[EXERCISE DETAILS]: A faithful retyping of every entry below is wanted, with images left out.
━━━━━ INFORMATION ━━━━━
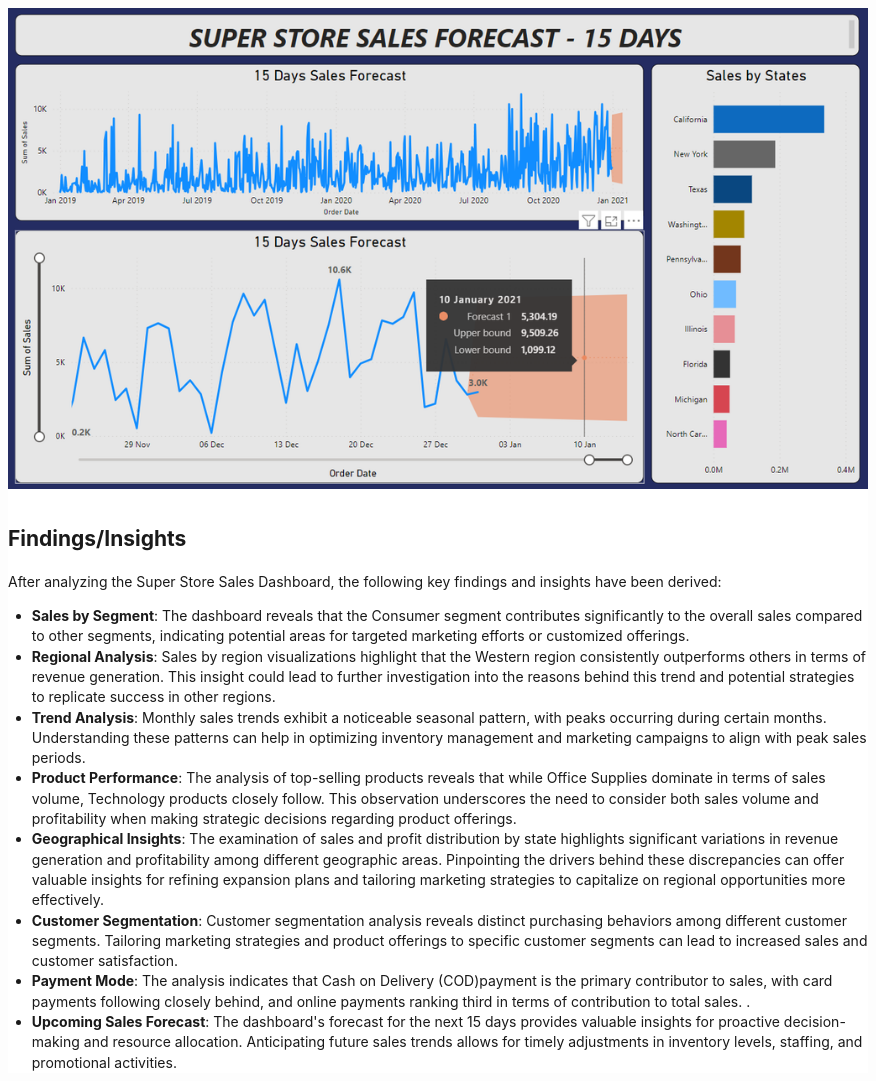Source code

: ![View](https://github.com/VaibhavGit27/Super-Store-Sales-Dashboard/blob/main/Visualizations/15%20Days%20Sales%20Forecast%20-%20Sample%202.png)


## Findings/Insights

After analyzing the Super Store Sales Dashboard, the following key findings and insights have been derived:

- **Sales by Segment**: The dashboard reveals that the Consumer segment contributes significantly to the overall sales compared to other segments, indicating potential areas for targeted marketing efforts or customized offerings.
- **Regional Analysis**: Sales by region visualizations highlight that the Western region consistently outperforms others in terms of revenue generation. This insight could lead to further investigation into the reasons behind this trend and potential strategies to replicate success in other regions.
- **Trend Analysis**: Monthly sales trends exhibit a noticeable seasonal pattern, with peaks occurring during certain months. Understanding these patterns can help in optimizing inventory management and marketing campaigns to align with peak sales periods.
- **Product Performance**: The analysis of top-selling products reveals that while Office Supplies dominate in terms of sales volume, Technology products closely follow. This observation underscores the need to consider both sales volume and profitability when making strategic decisions regarding product offerings.
- **Geographical Insights**: The examination of sales and profit distribution by state highlights significant variations in revenue generation and profitability among different geographic areas. Pinpointing the drivers behind these discrepancies can offer valuable insights for refining expansion plans and tailoring marketing strategies to capitalize on regional opportunities more effectively.
- **Customer Segmentation**: Customer segmentation analysis reveals distinct purchasing behaviors among different customer segments. Tailoring marketing strategies and product offerings to specific customer segments can lead to increased sales and customer satisfaction.
- **Payment Mode**: The analysis indicates that Cash on Delivery (COD)payment is the primary contributor to sales, with card payments following closely behind, and online payments ranking third in terms of contribution to total sales. .
- **Upcoming Sales Forecast**: The dashboard's forecast for the next 15 days provides valuable insights for proactive decision-making and resource allocation. Anticipating future sales trends allows for timely adjustments in inventory levels, staffing, and promotional activities.

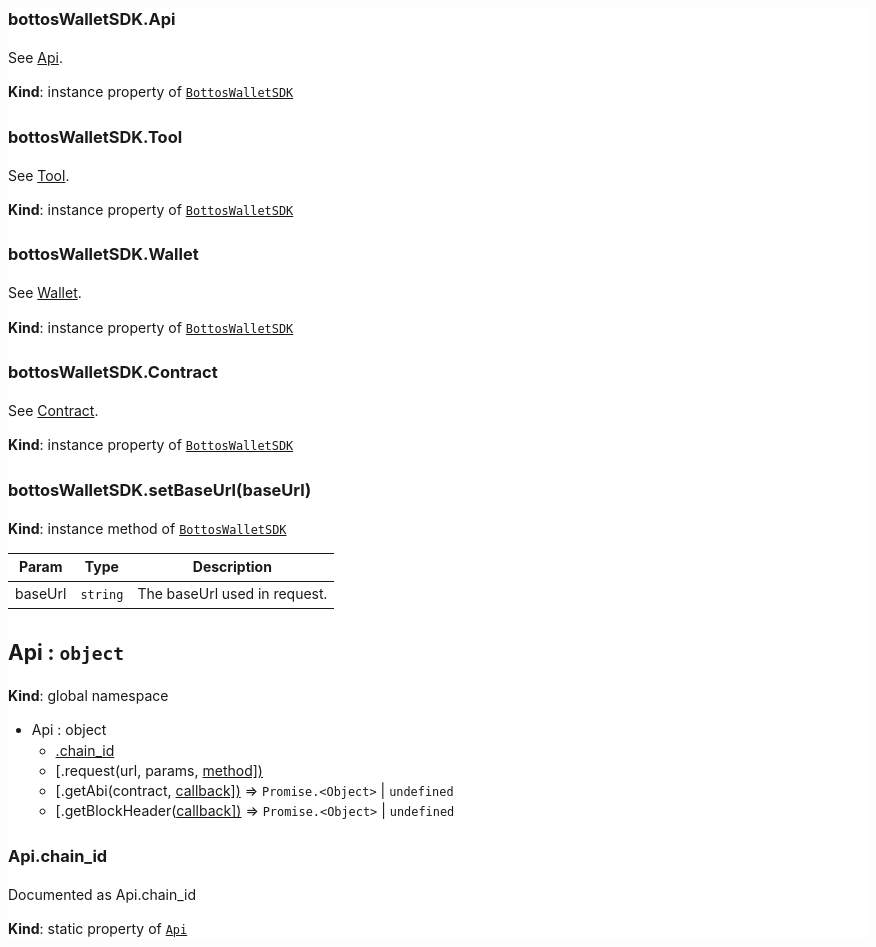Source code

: ### bottosWalletSDK.Api

See [Api](http://47.74.187.9:4000/Wallet%20SDK/API.html#Api).

**Kind**: instance property of [`BottosWalletSDK`](http://47.74.187.9:4000/Wallet%20SDK/API.html#BottosWalletSDK)

### bottosWalletSDK.Tool

See [Tool](http://47.74.187.9:4000/Wallet%20SDK/API.html#Tool).

**Kind**: instance property of [`BottosWalletSDK`](http://47.74.187.9:4000/Wallet%20SDK/API.html#BottosWalletSDK)

### bottosWalletSDK.Wallet

See [Wallet](http://47.74.187.9:4000/Wallet%20SDK/API.html#Wallet).

**Kind**: instance property of [`BottosWalletSDK`](http://47.74.187.9:4000/Wallet%20SDK/API.html#BottosWalletSDK)

### bottosWalletSDK.Contract

See [Contract](http://47.74.187.9:4000/Wallet%20SDK/API.html#Contract).

**Kind**: instance property of [`BottosWalletSDK`](http://47.74.187.9:4000/Wallet%20SDK/API.html#BottosWalletSDK)

### bottosWalletSDK.setBaseUrl(baseUrl)

**Kind**: instance method of [`BottosWalletSDK`](http://47.74.187.9:4000/Wallet%20SDK/API.html#BottosWalletSDK)

| Param   | Type     | Description                  |
| ------- | -------- | ---------------------------- |
| baseUrl | `string` | The baseUrl used in request. |

## Api : `object`

**Kind**: global namespace 

- Api : object
  - [.chain_id](http://47.74.187.9:4000/Wallet%20SDK/API.html#Api.chain_id)
  - [.request(url, params, [method\])](http://47.74.187.9:4000/Wallet%20SDK/API.html#Api.request)
  - [.getAbi(contract, [callback\])](http://47.74.187.9:4000/Wallet%20SDK/API.html#Api.getAbi) ⇒ `Promise.<Object>` | `undefined`
  - [.getBlockHeader([callback\])](http://47.74.187.9:4000/Wallet%20SDK/API.html#Api.getBlockHeader) ⇒ `Promise.<Object>` | `undefined`

### Api.chain_id

Documented as Api.chain_id

**Kind**: static property of [`Api`](http://47.74.187.9:4000/Wallet%20SDK/API.html#Api)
━━━━━
[EXERCISE SOLUTION]:
Source code

: ![View](https://github.com/VaibhavGit27/Super-Store-Sales-Dashboard/blob/main/Visualizations/15%20Days%20Sales%20Forecast%20-%20Sample%202.png)


## Findings/Insights

After analyzing the Super Store Sales Dashboard, the following key findings and insights have been derived:

- **Sales by Segment**: The dashboard reveals that the Consumer segment contributes significantly to the overall sales compared to other segments, indicating potential areas for targeted marketing efforts or customized offerings.
- **Regional Analysis**: Sales by region visualizations highlight that the Western region consistently outperforms others in terms of revenue generation. This insight could lead to further investigation into the reasons behind this trend and potential strategies to replicate success in other regions.
- **Trend Analysis**: Monthly sales trends exhibit a noticeable seasonal pattern, with peaks occurring during certain months. Understanding these patterns can help in optimizing inventory management and marketing campaigns to align with peak sales periods.
- **Product Performance**: The analysis of top-selling products reveals that while Office Supplies dominate in terms of sales volume, Technology products closely follow. This observation underscores the need to consider both sales volume and profitability when making strategic decisions regarding product offerings.
- **Geographical Insights**: The examination of sales and profit distribution by state highlights significant variations in revenue generation and profitability among different geographic areas. Pinpointing the drivers behind these discrepancies can offer valuable insights for refining expansion plans and tailoring marketing strategies to capitalize on regional opportunities more effectively.
- **Customer Segmentation**: Customer segmentation analysis reveals distinct purchasing behaviors among different customer segments. Tailoring marketing strategies and product offerings to specific customer segments can lead to increased sales and customer satisfaction.
- **Payment Mode**: The analysis indicates that Cash on Delivery (COD)payment is the primary contributor to sales, with card payments following closely behind, and online payments ranking third in terms of contribution to total sales. .
- **Upcoming Sales Forecast**: The dashboard's forecast for the next 15 days provides valuable insights for proactive decision-making and resource allocation. Anticipating future sales trends allows for timely adjustments in inventory levels, staffing, and promotional activities.

Source code

: ### bottosWalletSDK.Api

See [Api](http://47.74.187.9:4000/Wallet%20SDK/API.html#Api).

**Kind**: instance property of [`BottosWalletSDK`](http://47.74.187.9:4000/Wallet%20SDK/API.html#BottosWalletSDK)

### bottosWalletSDK.Tool

See [Tool](http://47.74.187.9:4000/Wallet%20SDK/API.html#Tool).

**Kind**: instance property of [`BottosWalletSDK`](http://47.74.187.9:4000/Wallet%20SDK/API.html#BottosWalletSDK)

### bottosWalletSDK.Wallet

See [Wallet](http://47.74.187.9:4000/Wallet%20SDK/API.html#Wallet).

**Kind**: instance property of [`BottosWalletSDK`](http://47.74.187.9:4000/Wallet%20SDK/API.html#BottosWalletSDK)

### bottosWalletSDK.Contract

See [Contract](http://47.74.187.9:4000/Wallet%20SDK/API.html#Contract).

**Kind**: instance property of [`BottosWalletSDK`](http://47.74.187.9:4000/Wallet%20SDK/API.html#BottosWalletSDK)

### bottosWalletSDK.setBaseUrl(baseUrl)

**Kind**: instance method of [`BottosWalletSDK`](http://47.74.187.9:4000/Wallet%20SDK/API.html#BottosWalletSDK)

| Param   | Type     | Description                  |
| ------- | -------- | ---------------------------- |
| baseUrl | `string` | The baseUrl used in request. |

## Api : `object`

**Kind**: global namespace 

- Api : object
  - [.chain_id](http://47.74.187.9:4000/Wallet%20SDK/API.html#Api.chain_id)
  - [.request(url, params, [method\])](http://47.74.187.9:4000/Wallet%20SDK/API.html#Api.request)
  - [.getAbi(contract, [callback\])](http://47.74.187.9:4000/Wallet%20SDK/API.html#Api.getAbi) ⇒ `Promise.<Object>` | `undefined`
  - [.getBlockHeader([callback\])](http://47.74.187.9:4000/Wallet%20SDK/API.html#Api.getBlockHeader) ⇒ `Promise.<Object>` | `undefined`

### Api.chain_id

Documented as Api.chain_id

**Kind**: static property of [`Api`](http://47.74.187.9:4000/Wallet%20SDK/API.html#Api)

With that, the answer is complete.